Appian, a business software company, took out what’s known as judgment preservation insurance, which protects against the downside of a lengthy appellate process.
It could be years before Appian, a software company, sees a dollar of the $2 billion judgment it was awarded last year in a corporate espionage case against rival Pegasystems.
Still, Appian, which sells business-process automation software, is certain it will get paid at least $500 million, despite a potentially lengthy appeal.
That is because McLean, Va.-based Appian last month took out what’s known as judgment preservation insurance, a niche but increasingly popular type of policy aimed at securing awards in big corporate lawsuits. This type of policy—part of an array of insurance products aimed at minimizing risks in financial transactions and litigation—protects against the possibility that an award won at the trial-court level could be wiped out or reduced on appeal.
Appian’s policy effectively sets a new floor on the amount of money it could receive from the civil case, which is currently in the Virginia Court of Appeals. The policy applies until a final, unappealable judgment or a settlement is reached, even if the case is retried.
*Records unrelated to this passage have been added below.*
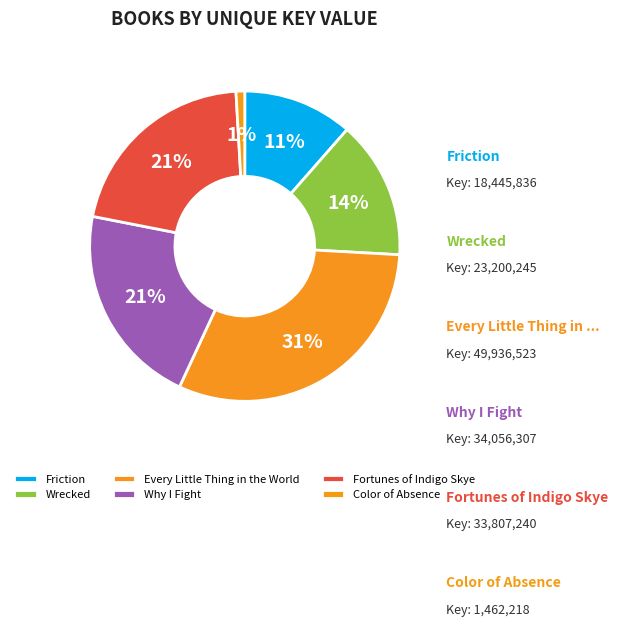

Is there a majority slice in this chart?

No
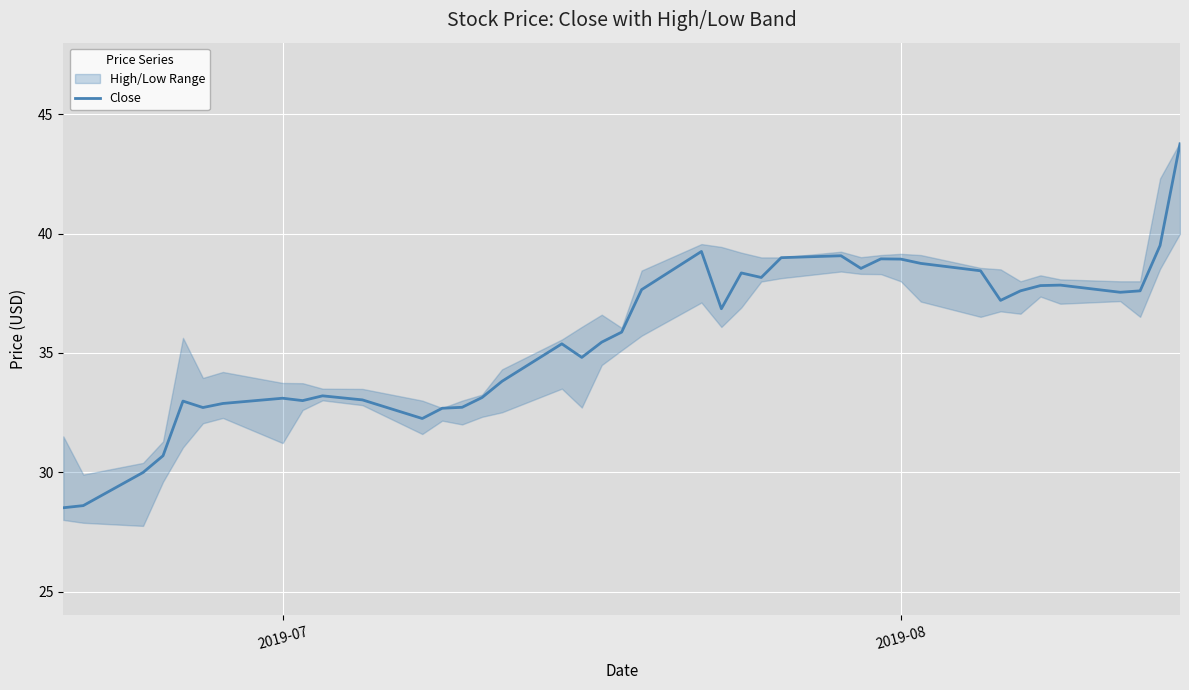

How many interior local valleys (lower than both neighbors) does the data have?

9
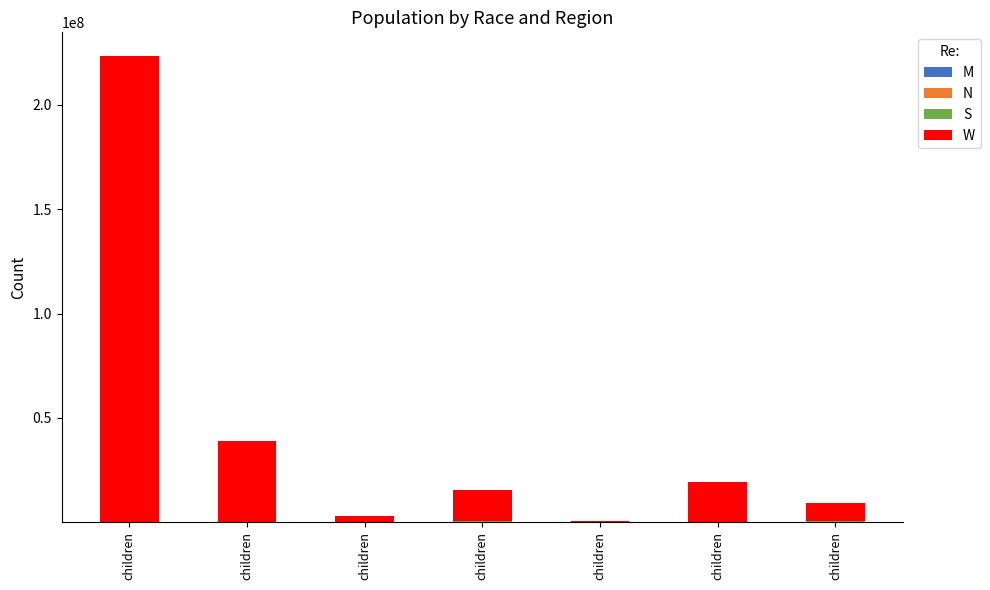

Count the number of categories in the chart.

7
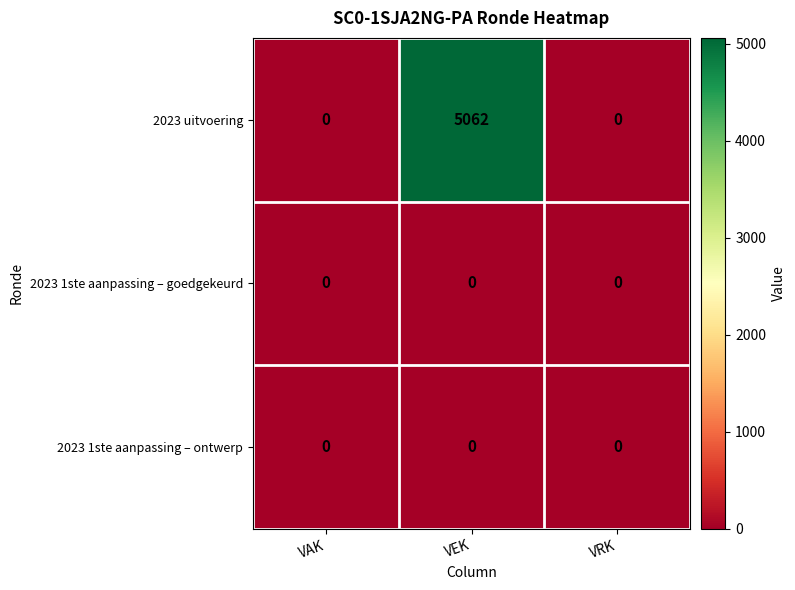

Which series has the largest total across all categories?

2023 uitvoering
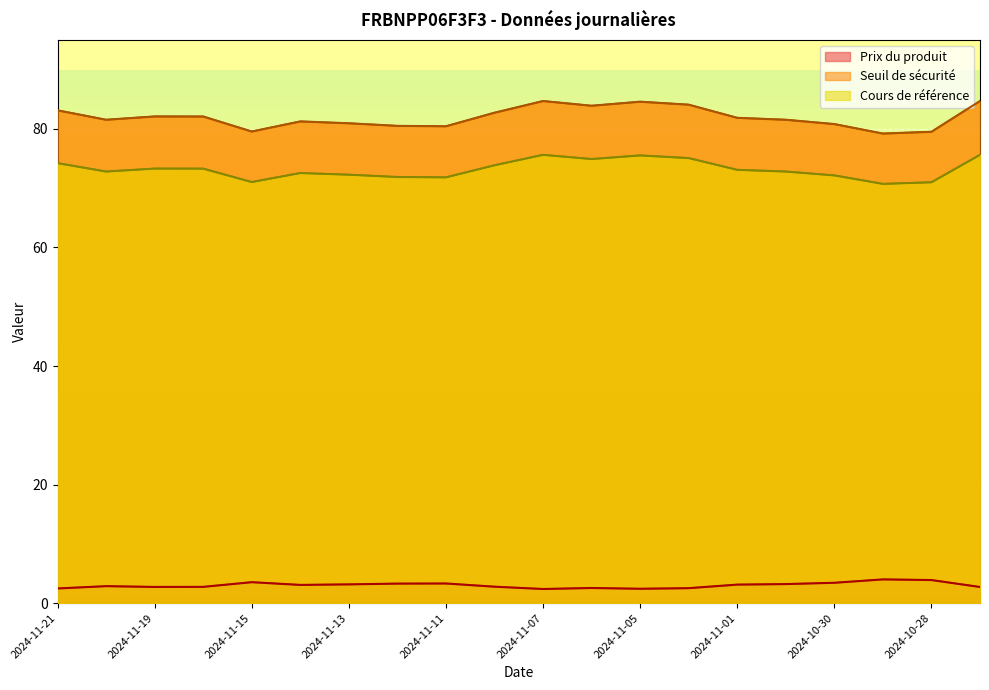

Which series has the largest total across all categories?

Seuil de sécurité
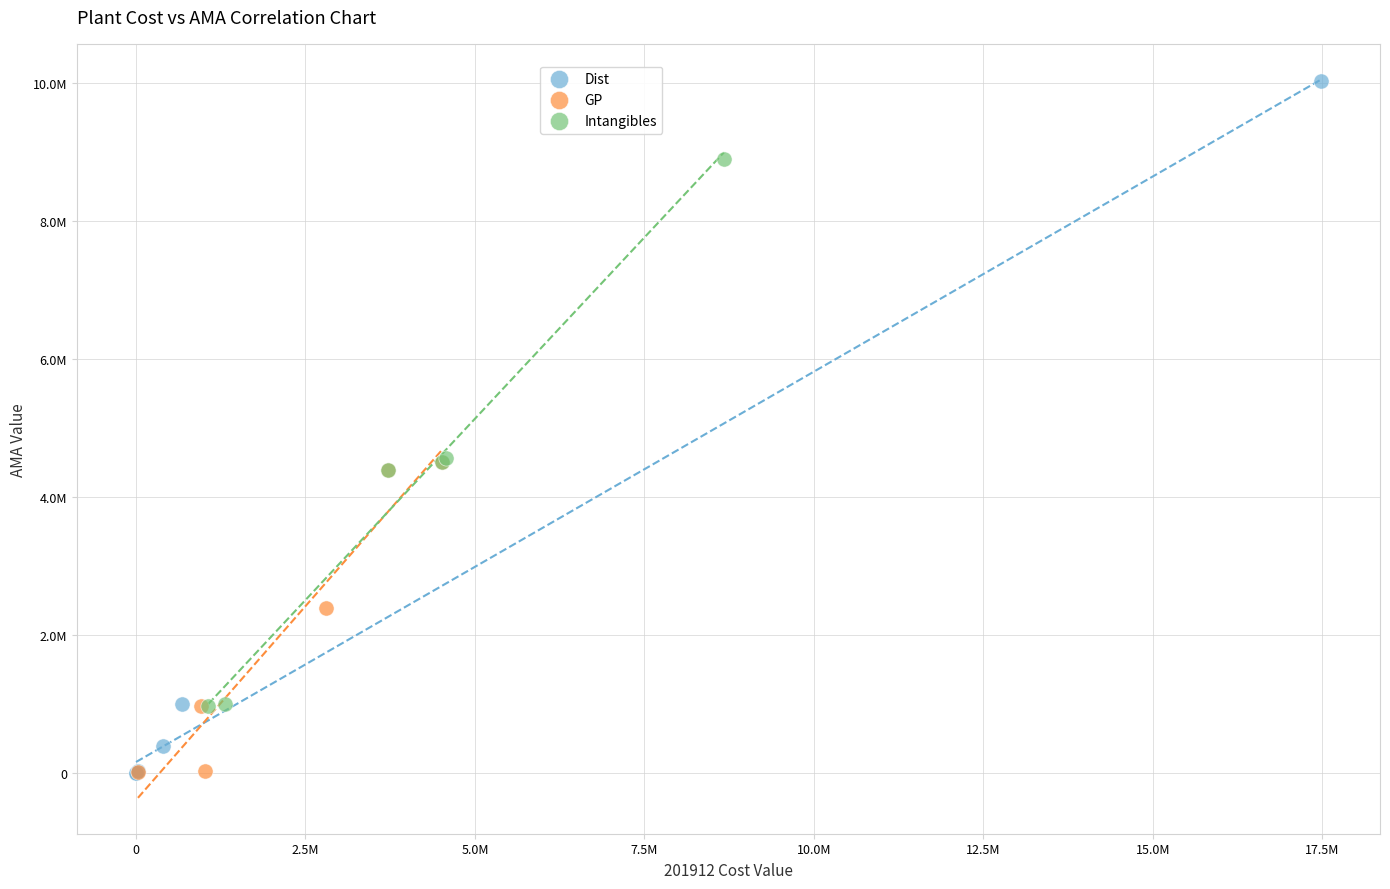

Which series contains the highest Y value?

Dist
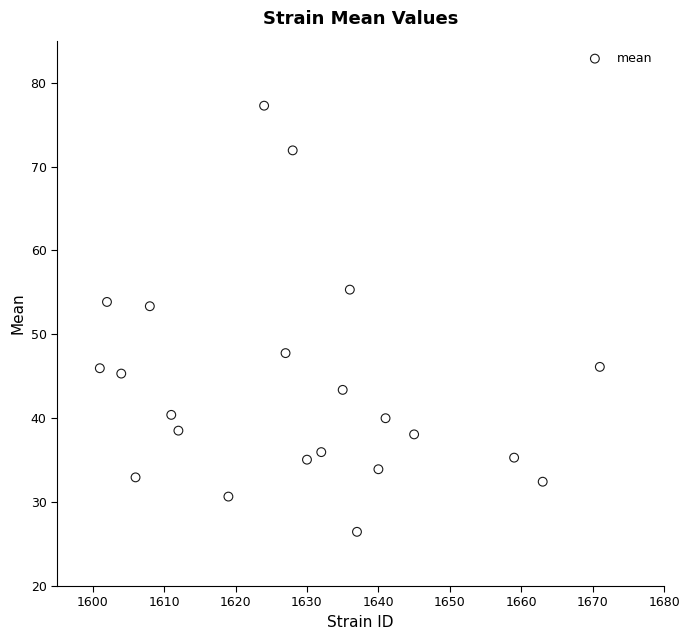

What is the range of X values (max minus min)?

70.0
Insurers would be required to pay Appian $500 million if the state supreme court rules that Pegasystems should have won. If an appeals court ultimately reduces the final judgment below $500 million, insurers would kick in the difference.
For Appian, the financial upside is significant. The company last year generated $468 million in total revenue. “You have to think about this as a real, accretive item to our market cap,” said Chief Financial Officer Mark Matheos, discussing the policy.
Appian received its policy from a syndicate of insurers, it said in a regulatory filing, but declined to provide their names. The company paid $57.3 million to cover the 9.8% premium, taxes and a brokerage fee. As of June 30, it had $171.5 million in cash and equivalents on its balance sheet. The gains from the litigation or insurance will be recorded when Appian receives them.
Appian in 2020 sued Pegasystems, accusing the company of violating the state’s trade secrets and computer crimes laws. Appian also sued Youyong Zou, who was employed by Serco, a government contractor, who had access to Appian software and who Appian accused of sharing trade secrets with Pegasystems.
Last year, a jury ruled against Pegasystems and Zou, and awarded Appian $2.04 billion. Pegasystems last year appealed the decision. An oral argument has been scheduled for Nov. 15.
Pegasystems said it disagrees with the claims in the lawsuit and described the trial as flawed.
Wayne Travell, an attorney who represented Zou, declined to comment. Serco also declined.
The appeals process can be unpredictable, even for the best lawyers, and introduce the possibility that gains from a trial victory could be reduced or lost entirely, said Matthew Grosack, a partner at the law firm Holland & Knight, whose focus includes insurance related to financial transactions. “I think where this product is most appealing, whether you’re a finance professional or otherwise, is taking a little bit of that risk off the table,” he said.
Companies often take out judgment preservation insurance with the intention of borrowing against the policies, including from litigation-finance firms, to fund operations or help cover legal fees, executives said. Appian said it isn’t currently planning to borrow against its insurance policy.
Appian hasn’t turned a profit since going public in 2017. The company reported a net loss of $42.4 million during the quarter ended June 30, compared with $49.4 million a year earlier.
Insurers underwrite the policies by examining the case and the most likely outcomes, brokers said. Litigation insurance is inherently different from other types of policies, which use historical data to predict the likelihood of a bad event, said Stephen Davidson, head of litigation and contingent risk at Aon, broker. With judgment preservation policies, insurers underwrite policies based on the facts of the case at hand, he said.
Having the insurance policy in place helps investors place a value on the potential outcome, Matheos said. Appian’s policy increased the present value of the company by approximately $5 per share, said Gil Luria, senior software analyst at the investment firm D.A. Davidson, in a September note to clients.